### Exercise brief
Rewrite every item below, replacing "red pickup truck" with "red truck" and keeping all other text unchanged. Omit the pictures from the output.

Materials provided Block Start

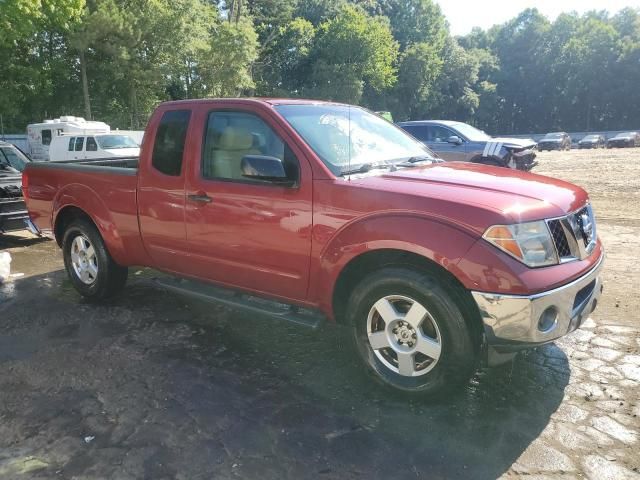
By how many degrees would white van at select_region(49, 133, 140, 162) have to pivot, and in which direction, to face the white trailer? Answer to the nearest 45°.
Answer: approximately 135° to its left

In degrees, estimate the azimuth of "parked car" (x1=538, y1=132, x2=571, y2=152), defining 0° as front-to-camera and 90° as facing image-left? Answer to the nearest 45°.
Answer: approximately 45°

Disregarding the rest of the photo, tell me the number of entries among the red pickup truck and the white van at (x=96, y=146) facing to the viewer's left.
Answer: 0

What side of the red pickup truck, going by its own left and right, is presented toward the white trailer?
back

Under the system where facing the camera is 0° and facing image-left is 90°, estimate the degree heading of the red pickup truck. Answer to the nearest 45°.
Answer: approximately 315°

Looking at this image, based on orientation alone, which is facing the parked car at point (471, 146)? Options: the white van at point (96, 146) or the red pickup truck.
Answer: the white van

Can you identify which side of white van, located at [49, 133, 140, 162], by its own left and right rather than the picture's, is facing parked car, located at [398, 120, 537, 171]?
front

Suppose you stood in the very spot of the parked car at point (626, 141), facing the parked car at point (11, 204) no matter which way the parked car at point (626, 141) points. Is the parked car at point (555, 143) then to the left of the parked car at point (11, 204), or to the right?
right

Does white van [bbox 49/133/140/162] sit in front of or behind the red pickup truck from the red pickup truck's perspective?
behind

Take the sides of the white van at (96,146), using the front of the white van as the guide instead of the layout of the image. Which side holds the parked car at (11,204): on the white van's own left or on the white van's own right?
on the white van's own right

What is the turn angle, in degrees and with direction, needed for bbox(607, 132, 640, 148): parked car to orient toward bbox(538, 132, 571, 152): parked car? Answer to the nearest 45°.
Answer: approximately 45° to its right

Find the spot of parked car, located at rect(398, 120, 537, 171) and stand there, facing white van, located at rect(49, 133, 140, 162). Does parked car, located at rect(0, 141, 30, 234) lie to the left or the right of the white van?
left

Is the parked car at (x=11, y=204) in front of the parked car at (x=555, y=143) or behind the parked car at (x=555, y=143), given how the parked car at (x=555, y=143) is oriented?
in front
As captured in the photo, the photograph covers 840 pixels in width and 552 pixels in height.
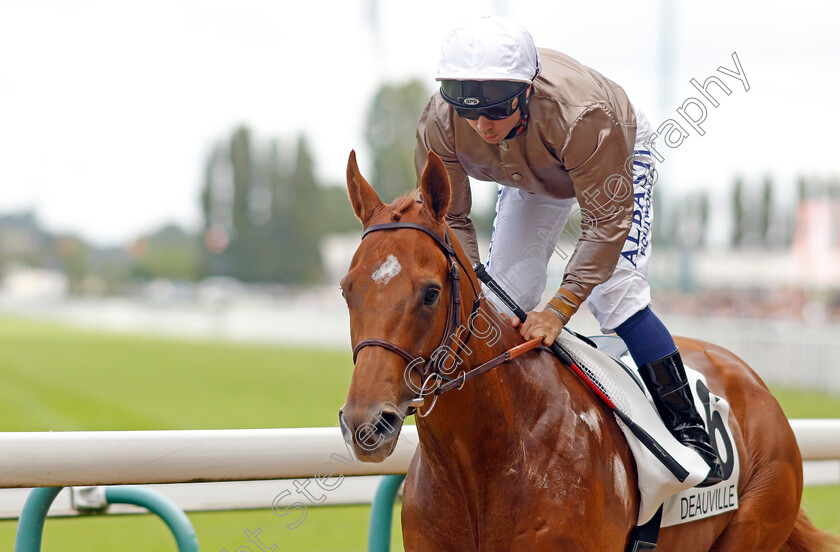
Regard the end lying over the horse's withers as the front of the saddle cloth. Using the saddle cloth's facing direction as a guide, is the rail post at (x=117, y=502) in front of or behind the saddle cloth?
in front

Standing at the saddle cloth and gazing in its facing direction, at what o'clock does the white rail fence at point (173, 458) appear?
The white rail fence is roughly at 1 o'clock from the saddle cloth.

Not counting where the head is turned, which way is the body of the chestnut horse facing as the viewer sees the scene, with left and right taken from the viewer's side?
facing the viewer and to the left of the viewer

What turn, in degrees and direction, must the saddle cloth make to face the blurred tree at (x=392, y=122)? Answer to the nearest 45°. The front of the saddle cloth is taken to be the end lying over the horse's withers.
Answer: approximately 135° to its right

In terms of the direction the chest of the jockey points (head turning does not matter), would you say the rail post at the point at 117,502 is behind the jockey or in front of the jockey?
in front

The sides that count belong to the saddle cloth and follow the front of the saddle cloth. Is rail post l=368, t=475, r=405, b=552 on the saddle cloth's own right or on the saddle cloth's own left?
on the saddle cloth's own right

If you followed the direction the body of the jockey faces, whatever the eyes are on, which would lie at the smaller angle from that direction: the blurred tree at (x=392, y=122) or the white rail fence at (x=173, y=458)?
the white rail fence

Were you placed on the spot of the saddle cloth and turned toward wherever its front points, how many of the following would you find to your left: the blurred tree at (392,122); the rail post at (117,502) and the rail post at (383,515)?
0

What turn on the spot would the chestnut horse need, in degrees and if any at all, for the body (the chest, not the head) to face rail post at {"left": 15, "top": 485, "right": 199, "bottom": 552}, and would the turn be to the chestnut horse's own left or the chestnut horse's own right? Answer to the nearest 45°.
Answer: approximately 45° to the chestnut horse's own right

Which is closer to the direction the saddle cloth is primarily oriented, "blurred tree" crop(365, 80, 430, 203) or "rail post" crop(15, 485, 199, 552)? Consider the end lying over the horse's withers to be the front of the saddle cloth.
the rail post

Materials provided Block End

### Written response
By how many degrees would white van at select_region(49, 133, 140, 162) have to pivot, and in which direction, to face the white trailer? Answer to the nearest 45°.
Answer: approximately 135° to its left

In degrees, estimate the azimuth of "parked car" (x1=538, y1=132, x2=571, y2=152), defining 0° as front-to-camera and 90° as facing image-left? Answer to the nearest 45°.
Answer: approximately 45°

Disregarding the rest of the photo, tell me the number of entries among the red truck and the white van at (x=96, y=146) facing to the viewer's left.
Answer: 0

What side of the red truck, going by its own left and right, is presented toward the white trailer?
back

Under the system where facing the camera is 0° and facing image-left is 90°, estimate the degree heading of the red truck. Answer to the nearest 45°.
Answer: approximately 315°

Looking at this image, based on orientation alone, which is facing the parked car at point (471, 146)? Options: the white van at point (96, 146) or the red truck.
Answer: the white van

Can you identify which side of white van, located at [49, 133, 140, 162], by its own left and right rather than the picture's, is facing parked car, located at [398, 120, 537, 171]?
front

Suppose you stood in the very spot of the parked car at point (626, 141), facing the parked car at point (11, 204) no matter which way the parked car at point (626, 141) points. Is the parked car at point (555, 143) then to the left of the parked car at point (11, 204), or to the right?
right

Does white van [bbox 49/133/140/162] sit in front of or behind the red truck from the red truck's perspective?
behind

Take the sides of the white van at (96,146), using the front of the white van as the guide instead of the layout of the image. Which side holds the parked car at (11,204): on the white van's own left or on the white van's own right?
on the white van's own right

What is the turn angle, in degrees and with direction, needed for bbox(607, 132, 640, 148): parked car to orient toward bbox(538, 132, 571, 152): parked car? Answer to the nearest 45°.
Answer: approximately 45° to its right

Find the spot of parked car, located at rect(398, 120, 537, 171) and stand there, facing white van, located at rect(49, 133, 140, 162). Does parked car, located at rect(0, 141, 30, 234) lie to the left or the right of the white van?
left

Is the parked car at (x=11, y=204) in front of the parked car at (x=555, y=143) or behind the parked car at (x=555, y=143), given how the parked car at (x=555, y=143) is oriented?
in front
As captured in the photo, the photograph covers 840 pixels in width and 552 pixels in height.
Regard the end lying over the horse's withers as the front of the saddle cloth. Using the saddle cloth's facing direction as a guide, is the rail post at (x=117, y=502) in front of or behind the saddle cloth?
in front

Standing at the saddle cloth and gazing in its facing direction, at what o'clock does the white rail fence at point (173, 458) appear?
The white rail fence is roughly at 1 o'clock from the saddle cloth.

Not counting where the head is turned, which way is the body of the chestnut horse facing as the viewer sees the scene, with left and right taken from the viewer's side?
facing the viewer and to the left of the viewer

What turn, in degrees and direction, must the saddle cloth make to face the blurred tree at (x=392, y=122)? Answer to the nearest 45°. The front of the saddle cloth is taken to be the end lying over the horse's withers.
Answer: approximately 135° to its right

In terms of the direction the chest of the jockey points (head turning does not matter), would you say the rail post at the point at 117,502 is behind the jockey or in front of the jockey?
in front

The sides that count belong to the saddle cloth and follow the front of the saddle cloth. Is rail post l=368, t=475, r=405, b=552 on the saddle cloth's own right or on the saddle cloth's own left?
on the saddle cloth's own right

If you followed the direction the body of the jockey faces, whatever the eyes are on, which would lie at the smaller angle from that direction: the blurred tree at (x=392, y=122) or the white rail fence at (x=173, y=458)?
the white rail fence

Were you placed on the spot of the saddle cloth and turned toward wherever its front points, how many of the following would you find to your left: the blurred tree at (392,122); the rail post at (117,502) and the rail post at (383,515)?
0

What turn on the spot would the chestnut horse need, in degrees and if any at all, for the body (the chest, not the head) to face rail post at {"left": 15, "top": 485, "right": 199, "bottom": 552}, and would the turn be to the chestnut horse's own left or the chestnut horse's own right? Answer to the nearest 45°.
Answer: approximately 45° to the chestnut horse's own right

Which is closer to the direction the saddle cloth is primarily oriented, "blurred tree" crop(365, 80, 430, 203) or "rail post" crop(15, 485, 199, 552)? Consider the end lying over the horse's withers to be the front of the saddle cloth.
the rail post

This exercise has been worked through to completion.